Эта задача у нас и была. Люди должны понимать, что это за машина, что это за страшная сила, с которой Джалиль вступил в единоборство. Не столкнулся! Столкнулся – это когда случайно. А он пошел на нее сознательно, вступил в этой бой, абсолютно неравный – и победил. Несмотря на то, что Муса Джалиль был мусульманин, для меня эта тема христианская. Она созвучна с первыми словами Пасхальной молитвы: «Христос воскресе, смертию смерь поправ».
– Слышала, что зрителям понравились стихи Джалиля, включенные в сценическое действие. Это действительно хороший режиссерский ход. Кто подбирал стихи?
– Известный поэт Ренат Харис. Скажем ему спасибо. Мне очень приятно, что Ренат Магсумович, несмотря на свою светскость и некоторую ангажированность, – действительно поэт. Не стихотворец и стихоплет, а именно поэт. Он человек творческий, он любит театр. Он органически ощущает потребность взаимодействия с драматургией, со сценическим пространством, с действием. Он не видел весь спектакль целиком, мы немного поговорили – и он подобрал именно эти стихи. Ильдус Ахметзянов и Эдик Трескин их великолепно прочитали. Ильдус Ханифович – вообще мой любимый чтец. Меня спросили: не слишком ли пафосно он читает. Но по-другому это читать нельзя. Я глубоко убежден, что Ильдус Ханифович великолепно сделал бы это и на русском языке, хотя его смущает его татарский акцент.
– Но это дополнительное впечатление – стихи в исполнении двух артистов. Хочу проверить свои ощущения. Порой мне казалось, что слишком много фортиссимо. Сначала я даже подумала, что это ошибка звукорежиссера. А потом убедилась, что это сознательное решение – очень громко.
– Но была и масса лирических сцен. К тому же зрители, в том числе мои гости из Москвы, просто обманулись в своих звуковых ощущениях.
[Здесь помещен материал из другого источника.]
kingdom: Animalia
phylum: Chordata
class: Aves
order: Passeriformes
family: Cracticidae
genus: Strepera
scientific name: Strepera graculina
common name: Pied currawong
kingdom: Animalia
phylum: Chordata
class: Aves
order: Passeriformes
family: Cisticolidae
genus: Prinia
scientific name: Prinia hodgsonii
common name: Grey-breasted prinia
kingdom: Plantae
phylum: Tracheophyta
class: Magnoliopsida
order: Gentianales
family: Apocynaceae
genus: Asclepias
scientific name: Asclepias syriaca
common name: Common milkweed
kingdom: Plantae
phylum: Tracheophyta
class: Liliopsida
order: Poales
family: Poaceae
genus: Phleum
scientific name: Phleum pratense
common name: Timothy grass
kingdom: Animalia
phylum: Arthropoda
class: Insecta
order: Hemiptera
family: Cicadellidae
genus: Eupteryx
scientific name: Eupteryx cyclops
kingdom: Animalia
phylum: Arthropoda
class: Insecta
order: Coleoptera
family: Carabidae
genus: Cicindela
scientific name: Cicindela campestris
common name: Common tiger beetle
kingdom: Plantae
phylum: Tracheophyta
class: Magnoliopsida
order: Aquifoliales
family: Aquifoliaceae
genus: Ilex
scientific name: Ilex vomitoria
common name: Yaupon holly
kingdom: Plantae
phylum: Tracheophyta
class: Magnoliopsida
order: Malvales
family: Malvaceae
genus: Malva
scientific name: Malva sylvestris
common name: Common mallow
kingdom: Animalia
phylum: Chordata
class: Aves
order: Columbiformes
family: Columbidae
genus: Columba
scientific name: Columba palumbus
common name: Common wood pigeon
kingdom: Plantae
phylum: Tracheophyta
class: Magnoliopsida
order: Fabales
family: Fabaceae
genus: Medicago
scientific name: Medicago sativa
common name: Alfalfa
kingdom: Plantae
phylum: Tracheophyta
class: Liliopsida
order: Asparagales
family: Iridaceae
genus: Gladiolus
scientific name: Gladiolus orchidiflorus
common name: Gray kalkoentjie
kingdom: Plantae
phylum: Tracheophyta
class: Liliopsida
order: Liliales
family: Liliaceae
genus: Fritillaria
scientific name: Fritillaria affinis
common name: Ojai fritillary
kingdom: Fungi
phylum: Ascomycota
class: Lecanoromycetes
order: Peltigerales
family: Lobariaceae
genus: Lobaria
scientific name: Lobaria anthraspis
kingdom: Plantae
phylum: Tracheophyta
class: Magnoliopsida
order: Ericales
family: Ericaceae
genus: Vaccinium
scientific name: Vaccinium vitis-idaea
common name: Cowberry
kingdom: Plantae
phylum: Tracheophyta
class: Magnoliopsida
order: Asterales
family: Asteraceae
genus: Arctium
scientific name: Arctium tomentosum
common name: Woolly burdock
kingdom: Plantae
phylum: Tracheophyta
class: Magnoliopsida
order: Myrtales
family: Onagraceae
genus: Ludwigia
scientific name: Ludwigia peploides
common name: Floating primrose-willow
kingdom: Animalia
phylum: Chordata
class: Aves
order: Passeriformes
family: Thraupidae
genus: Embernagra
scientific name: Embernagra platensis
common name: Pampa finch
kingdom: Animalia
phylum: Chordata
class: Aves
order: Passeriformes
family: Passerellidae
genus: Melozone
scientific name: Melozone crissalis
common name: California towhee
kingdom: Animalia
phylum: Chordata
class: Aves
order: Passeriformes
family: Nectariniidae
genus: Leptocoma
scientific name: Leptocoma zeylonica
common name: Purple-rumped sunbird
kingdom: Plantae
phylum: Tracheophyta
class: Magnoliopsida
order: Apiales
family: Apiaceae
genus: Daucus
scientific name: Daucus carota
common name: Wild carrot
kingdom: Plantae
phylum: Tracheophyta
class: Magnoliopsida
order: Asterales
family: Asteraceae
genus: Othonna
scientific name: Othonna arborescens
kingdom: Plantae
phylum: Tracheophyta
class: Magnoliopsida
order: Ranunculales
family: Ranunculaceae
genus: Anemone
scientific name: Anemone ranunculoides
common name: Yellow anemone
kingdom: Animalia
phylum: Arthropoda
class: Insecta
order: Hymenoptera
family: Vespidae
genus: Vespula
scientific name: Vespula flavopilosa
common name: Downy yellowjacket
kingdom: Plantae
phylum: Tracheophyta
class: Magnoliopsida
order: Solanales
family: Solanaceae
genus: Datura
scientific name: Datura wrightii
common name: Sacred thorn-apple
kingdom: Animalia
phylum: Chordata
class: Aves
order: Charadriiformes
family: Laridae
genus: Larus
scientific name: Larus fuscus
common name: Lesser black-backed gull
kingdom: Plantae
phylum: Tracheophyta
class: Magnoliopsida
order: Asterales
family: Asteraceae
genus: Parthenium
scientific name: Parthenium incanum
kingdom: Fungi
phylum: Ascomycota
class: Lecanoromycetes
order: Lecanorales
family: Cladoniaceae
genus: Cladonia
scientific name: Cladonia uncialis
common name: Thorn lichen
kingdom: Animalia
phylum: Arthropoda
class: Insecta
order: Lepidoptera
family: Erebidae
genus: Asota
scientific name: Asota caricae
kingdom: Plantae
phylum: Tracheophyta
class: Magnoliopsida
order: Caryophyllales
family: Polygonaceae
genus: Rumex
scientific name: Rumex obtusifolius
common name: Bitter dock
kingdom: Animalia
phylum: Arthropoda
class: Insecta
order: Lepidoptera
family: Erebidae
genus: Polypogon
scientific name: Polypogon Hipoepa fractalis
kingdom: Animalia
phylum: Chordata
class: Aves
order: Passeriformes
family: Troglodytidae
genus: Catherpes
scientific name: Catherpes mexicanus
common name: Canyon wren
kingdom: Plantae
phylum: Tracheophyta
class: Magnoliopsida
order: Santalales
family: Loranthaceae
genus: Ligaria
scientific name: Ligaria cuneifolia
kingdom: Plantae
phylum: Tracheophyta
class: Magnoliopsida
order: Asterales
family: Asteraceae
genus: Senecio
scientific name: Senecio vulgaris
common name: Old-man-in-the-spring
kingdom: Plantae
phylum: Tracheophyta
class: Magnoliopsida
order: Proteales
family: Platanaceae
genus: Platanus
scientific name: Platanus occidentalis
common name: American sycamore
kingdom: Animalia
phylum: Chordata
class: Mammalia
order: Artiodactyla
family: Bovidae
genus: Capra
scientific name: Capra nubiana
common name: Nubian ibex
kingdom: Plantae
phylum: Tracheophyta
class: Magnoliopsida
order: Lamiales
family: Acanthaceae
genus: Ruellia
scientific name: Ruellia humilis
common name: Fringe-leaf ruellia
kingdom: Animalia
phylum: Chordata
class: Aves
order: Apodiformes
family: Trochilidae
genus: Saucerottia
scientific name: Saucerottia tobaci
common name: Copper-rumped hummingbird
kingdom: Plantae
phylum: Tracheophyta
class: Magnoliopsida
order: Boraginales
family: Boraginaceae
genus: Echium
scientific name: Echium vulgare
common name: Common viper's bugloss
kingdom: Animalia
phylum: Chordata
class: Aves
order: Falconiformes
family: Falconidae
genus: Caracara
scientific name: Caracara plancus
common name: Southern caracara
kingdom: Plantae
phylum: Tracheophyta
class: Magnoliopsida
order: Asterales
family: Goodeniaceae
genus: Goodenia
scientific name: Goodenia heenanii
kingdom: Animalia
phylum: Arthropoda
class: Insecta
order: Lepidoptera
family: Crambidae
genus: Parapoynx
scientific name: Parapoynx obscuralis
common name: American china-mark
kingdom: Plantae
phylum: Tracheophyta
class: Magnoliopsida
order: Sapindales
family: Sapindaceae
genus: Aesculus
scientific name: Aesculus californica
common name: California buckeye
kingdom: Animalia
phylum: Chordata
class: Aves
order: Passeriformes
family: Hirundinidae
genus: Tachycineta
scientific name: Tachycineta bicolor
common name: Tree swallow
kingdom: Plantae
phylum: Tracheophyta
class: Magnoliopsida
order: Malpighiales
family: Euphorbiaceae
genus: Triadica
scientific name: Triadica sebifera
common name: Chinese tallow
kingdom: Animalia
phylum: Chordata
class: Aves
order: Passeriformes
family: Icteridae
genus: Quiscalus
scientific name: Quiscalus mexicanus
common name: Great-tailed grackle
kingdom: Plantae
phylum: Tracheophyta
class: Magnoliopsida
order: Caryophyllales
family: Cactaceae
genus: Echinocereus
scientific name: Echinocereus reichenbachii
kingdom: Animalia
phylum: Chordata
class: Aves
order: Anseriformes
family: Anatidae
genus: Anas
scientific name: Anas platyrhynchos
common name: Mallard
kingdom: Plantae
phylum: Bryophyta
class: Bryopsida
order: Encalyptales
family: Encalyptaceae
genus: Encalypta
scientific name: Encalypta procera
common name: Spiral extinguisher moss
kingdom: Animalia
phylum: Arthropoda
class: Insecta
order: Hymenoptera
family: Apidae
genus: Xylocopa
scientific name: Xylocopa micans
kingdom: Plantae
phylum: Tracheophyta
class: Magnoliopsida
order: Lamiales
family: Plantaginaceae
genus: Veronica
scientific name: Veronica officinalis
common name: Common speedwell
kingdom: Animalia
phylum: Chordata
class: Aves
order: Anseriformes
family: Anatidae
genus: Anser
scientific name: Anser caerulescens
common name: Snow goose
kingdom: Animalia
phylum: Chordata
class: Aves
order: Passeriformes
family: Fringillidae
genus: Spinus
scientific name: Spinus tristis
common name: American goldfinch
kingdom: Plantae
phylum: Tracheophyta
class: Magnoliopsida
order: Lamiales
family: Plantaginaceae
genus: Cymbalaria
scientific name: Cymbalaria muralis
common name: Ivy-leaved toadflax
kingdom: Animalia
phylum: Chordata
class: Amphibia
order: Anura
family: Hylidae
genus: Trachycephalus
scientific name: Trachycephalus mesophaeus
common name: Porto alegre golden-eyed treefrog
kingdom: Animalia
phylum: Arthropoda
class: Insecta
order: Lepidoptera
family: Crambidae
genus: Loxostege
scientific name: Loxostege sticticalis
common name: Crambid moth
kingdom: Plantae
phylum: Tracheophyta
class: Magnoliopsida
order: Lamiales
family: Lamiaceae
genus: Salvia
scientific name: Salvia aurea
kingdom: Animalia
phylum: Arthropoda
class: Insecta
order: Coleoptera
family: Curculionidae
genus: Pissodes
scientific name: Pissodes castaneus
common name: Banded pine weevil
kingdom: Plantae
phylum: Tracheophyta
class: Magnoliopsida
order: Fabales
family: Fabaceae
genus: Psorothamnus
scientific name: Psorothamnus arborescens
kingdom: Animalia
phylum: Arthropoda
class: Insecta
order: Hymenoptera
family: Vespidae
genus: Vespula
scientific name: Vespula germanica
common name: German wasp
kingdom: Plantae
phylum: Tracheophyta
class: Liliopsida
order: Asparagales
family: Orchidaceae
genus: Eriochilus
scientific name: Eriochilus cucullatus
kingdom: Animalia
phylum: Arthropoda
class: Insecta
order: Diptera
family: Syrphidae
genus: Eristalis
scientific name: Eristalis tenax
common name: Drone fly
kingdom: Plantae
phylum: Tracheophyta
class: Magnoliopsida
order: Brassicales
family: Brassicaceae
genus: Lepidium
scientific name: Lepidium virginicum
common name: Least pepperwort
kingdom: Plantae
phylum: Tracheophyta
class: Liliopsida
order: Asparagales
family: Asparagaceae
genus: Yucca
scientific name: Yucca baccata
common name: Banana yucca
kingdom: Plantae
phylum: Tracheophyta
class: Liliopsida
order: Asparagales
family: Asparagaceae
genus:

Кажется, что это было очень громко, а там было очень тихо. Дело в том, что на фоне больших контрастов перепады звучания воспринимаются острее. Это и была наша задача. Вы заметили – тема Моабитской тюрьмы проходит через весь спектакль. Хотел бы отметить, что у этой оперы хорошее либретто на татарском языке. Действительно хороший текст. И слышно, что Жиганов писал музыку на него. А последующий перевод – это уголовное преступление. Поэтому мы поменяли русский перевод.
– И кого мы должны благодарить за это?
– Рамзия Идиатулловна Такташ дала подстрочник. Если вы обратили внимание, мы восстановили почти все картины, не вошедшие в предыдущую музыкальную редакцию Фуата Мансурова, например, картину в госпитале. Мы сделали минимальные купюры и использовали весь музыкальный материал.
– Важно то, что ваш «Джалиль» лишний раз доказал, что Назиб Жиганов – замечательный композитор. Как это ни странно, но у нас есть люди, которые это оспаривают.
– Я когда слышал эту оперу в клавирном исполнении, мне стало скучно. Даже подумал: во что я ввязываюсь? Я ни за что здесь не зацеплюсь. Я не чувствую здесь никакой музыкальной драматургии. А когда я ее послушал в симфоническом исполнении, я понял, о чем идет речь. Музыкальные партии у Жиганова – как симфонические инструменты. Мышление другое, понимаете? Жиганов был настоящий композитор. Народных артистов СССР тогда кому попало не давали. Это сейчас у нас «Поющие трусы» народных артистов России получают. Но это надо заслужить.
– А что вы думаете о дальнейшей жизни этого спектакля. Признаюсь, слышала не одно мнение о том, что люди не будут на него ходить.
– Я не пророк. Я не могу этого сказать. Знаю, что сейчас ведутся переговоры о включении «Джалиля» в афишу Шаляпинского фестиваля. Я думаю, что мы всегда будем видеть его 9 Мая.
– А вы не хотите показать «Джалиля» на других сценах?
– Понимаете, это сложная проблема. Я бы с удовольствием это сделал. Считаю, что на Днях культуры Татарстана, которые пройдут в ноябре в Москве, можно было бы показать два балета и две оперы. Но не «Джалиля». Этот спектакль можно показать только в музыкальном театре имени Станиславского и Немировича-Данченко, потому что его сцена оснащена, подобно нашей. Но договариваться с театром надо за год, когда театры формируют свой репертуар.